Many Lifestyle Changes Are Safer and More Effective than Statins for Inflammation Control
The JUPITER study showed that control of inflammation lowered cardiac risk, but inflammation has already been identified as a major risk factor. Anti-inflammatory diets and exercise, when conscientiously used, are very effective in reducing cardiac risk. The JUPITER study demonstrated that an expensive drug designed to inhibit lipid metabolism and with significant negative side effects, could also lower inflammation. The question is why statins would be used to control inflammation when diet and exercise are more effective.
Many Anti-Inflammatory Drugs Are Available
Many steroidal and non-steroidal anti-inflammatory drugs are available by prescription and over-the-counter. These anti-inflammatory drugs have been evaluated for efficacy in reducing cardiovascular risk and for safety. If the statins represent a new class of anti-inflammatory drug, then it would make sense to develop that activity and eliminate the activities on lipid metabolism that cause the dangerous side effects of the statins.
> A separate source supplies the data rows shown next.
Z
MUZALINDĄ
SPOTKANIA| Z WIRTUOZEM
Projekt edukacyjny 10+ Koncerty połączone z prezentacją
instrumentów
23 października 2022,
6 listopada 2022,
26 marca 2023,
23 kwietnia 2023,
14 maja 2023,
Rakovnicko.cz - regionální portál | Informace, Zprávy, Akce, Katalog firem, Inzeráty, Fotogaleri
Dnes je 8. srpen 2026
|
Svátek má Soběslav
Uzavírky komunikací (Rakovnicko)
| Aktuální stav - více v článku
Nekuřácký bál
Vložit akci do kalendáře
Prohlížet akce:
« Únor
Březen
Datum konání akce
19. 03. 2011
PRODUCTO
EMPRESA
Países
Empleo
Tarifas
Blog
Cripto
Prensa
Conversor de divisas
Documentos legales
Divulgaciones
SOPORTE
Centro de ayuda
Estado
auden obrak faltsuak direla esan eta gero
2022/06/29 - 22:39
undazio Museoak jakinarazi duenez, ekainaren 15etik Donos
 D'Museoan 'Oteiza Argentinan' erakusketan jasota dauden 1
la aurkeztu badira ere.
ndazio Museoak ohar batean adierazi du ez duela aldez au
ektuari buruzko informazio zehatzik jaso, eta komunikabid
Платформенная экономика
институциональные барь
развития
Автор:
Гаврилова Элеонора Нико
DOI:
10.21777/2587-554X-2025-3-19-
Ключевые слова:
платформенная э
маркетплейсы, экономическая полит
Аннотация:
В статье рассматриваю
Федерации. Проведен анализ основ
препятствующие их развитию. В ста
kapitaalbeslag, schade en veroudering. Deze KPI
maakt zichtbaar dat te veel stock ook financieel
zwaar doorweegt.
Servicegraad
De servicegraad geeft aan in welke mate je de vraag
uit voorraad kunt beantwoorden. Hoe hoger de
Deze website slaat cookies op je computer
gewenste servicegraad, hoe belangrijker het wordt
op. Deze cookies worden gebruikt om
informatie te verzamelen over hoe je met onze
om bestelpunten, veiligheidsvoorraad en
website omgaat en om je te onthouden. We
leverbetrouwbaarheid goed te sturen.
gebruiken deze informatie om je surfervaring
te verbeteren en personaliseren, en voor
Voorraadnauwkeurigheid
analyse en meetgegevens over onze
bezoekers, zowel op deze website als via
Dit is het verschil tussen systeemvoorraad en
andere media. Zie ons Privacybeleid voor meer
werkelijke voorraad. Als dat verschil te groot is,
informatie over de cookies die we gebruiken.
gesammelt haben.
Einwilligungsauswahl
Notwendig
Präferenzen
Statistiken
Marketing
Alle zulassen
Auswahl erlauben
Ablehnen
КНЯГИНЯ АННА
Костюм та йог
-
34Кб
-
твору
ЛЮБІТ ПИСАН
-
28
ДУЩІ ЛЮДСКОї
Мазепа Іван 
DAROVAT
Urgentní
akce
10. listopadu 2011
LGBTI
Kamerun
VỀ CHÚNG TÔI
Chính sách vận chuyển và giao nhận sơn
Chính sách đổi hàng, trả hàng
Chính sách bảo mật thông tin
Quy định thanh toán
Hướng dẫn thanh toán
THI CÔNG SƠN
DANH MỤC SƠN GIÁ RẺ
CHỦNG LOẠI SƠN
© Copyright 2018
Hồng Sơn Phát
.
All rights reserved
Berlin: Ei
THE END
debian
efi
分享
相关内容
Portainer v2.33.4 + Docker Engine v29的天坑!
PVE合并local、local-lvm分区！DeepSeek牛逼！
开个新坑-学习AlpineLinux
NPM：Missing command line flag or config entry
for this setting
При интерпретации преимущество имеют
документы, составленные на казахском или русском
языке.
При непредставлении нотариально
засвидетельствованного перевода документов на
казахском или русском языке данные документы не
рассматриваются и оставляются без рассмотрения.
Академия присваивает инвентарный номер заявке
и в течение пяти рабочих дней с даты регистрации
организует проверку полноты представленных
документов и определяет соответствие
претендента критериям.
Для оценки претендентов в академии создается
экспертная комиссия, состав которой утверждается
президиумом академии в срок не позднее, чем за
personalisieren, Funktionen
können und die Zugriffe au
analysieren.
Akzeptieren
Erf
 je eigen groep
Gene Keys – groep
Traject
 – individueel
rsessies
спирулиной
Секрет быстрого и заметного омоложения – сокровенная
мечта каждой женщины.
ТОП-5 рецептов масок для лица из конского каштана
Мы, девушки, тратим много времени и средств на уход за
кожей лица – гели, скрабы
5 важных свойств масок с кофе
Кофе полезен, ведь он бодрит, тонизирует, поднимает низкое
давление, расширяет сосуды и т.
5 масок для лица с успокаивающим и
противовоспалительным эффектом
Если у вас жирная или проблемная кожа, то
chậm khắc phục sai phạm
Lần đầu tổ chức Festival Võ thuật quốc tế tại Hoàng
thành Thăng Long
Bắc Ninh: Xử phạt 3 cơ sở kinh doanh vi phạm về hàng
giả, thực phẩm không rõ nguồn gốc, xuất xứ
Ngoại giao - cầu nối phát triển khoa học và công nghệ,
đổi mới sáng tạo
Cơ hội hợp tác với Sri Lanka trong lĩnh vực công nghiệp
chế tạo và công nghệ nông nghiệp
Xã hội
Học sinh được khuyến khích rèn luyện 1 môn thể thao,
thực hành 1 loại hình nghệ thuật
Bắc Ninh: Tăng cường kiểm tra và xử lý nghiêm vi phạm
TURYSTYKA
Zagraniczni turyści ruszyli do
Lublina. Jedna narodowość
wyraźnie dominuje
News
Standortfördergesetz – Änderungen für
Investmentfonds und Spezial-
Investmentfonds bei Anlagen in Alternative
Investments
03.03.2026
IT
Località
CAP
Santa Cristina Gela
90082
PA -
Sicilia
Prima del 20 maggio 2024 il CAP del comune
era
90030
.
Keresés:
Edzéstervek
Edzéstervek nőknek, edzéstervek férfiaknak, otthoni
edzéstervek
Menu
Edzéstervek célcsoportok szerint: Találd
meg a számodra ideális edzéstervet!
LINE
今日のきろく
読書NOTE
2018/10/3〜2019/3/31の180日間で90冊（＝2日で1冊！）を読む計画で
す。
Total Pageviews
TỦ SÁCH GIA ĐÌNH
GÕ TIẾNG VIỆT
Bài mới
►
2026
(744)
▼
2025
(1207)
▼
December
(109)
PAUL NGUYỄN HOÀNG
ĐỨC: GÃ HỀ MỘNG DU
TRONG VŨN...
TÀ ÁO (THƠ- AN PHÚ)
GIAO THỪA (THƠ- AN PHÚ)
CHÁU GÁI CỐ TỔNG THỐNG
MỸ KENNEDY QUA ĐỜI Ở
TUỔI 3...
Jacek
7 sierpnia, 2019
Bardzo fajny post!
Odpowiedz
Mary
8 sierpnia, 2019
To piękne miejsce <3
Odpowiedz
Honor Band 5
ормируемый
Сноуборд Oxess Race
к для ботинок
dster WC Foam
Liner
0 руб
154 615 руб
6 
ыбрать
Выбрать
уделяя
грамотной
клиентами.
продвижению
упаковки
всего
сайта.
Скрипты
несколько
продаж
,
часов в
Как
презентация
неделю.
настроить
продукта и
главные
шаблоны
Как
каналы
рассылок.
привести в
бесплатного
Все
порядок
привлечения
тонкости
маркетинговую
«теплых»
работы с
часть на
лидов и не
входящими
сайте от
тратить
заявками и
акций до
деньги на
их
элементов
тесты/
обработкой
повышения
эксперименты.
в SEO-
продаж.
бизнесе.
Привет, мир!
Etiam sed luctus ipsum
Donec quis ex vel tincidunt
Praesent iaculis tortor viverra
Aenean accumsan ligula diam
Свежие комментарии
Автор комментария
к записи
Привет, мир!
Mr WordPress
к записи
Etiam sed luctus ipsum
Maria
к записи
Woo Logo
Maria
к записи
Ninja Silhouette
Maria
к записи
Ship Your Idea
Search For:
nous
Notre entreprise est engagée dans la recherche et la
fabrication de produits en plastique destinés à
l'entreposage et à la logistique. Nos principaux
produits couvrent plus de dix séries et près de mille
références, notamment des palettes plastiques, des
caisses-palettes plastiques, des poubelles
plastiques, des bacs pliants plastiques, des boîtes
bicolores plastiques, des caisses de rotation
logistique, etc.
FDA Evaluation of Statins as Anti-inflammatory Drugs
The JUPITER study showed that the health benefit from Crestor use was at least partially due to an unexpected anti-inflammatory activity. It is not known if other statins, with different structures and different side effects, also have anti-inflammatory activity. It would seem to make sense that clinical trials comparing the efficacy and safety of Crestor and other statins, to other existing anti-inflammatory drugs with demonstrated effectiveness in reducing cardiovascular risk, would be assessed before the FDA considers recommending any statins for use in reducing the inflammation-based risk of otherwise healthy individuals who have normal blood cholesterol, but elevated CRP.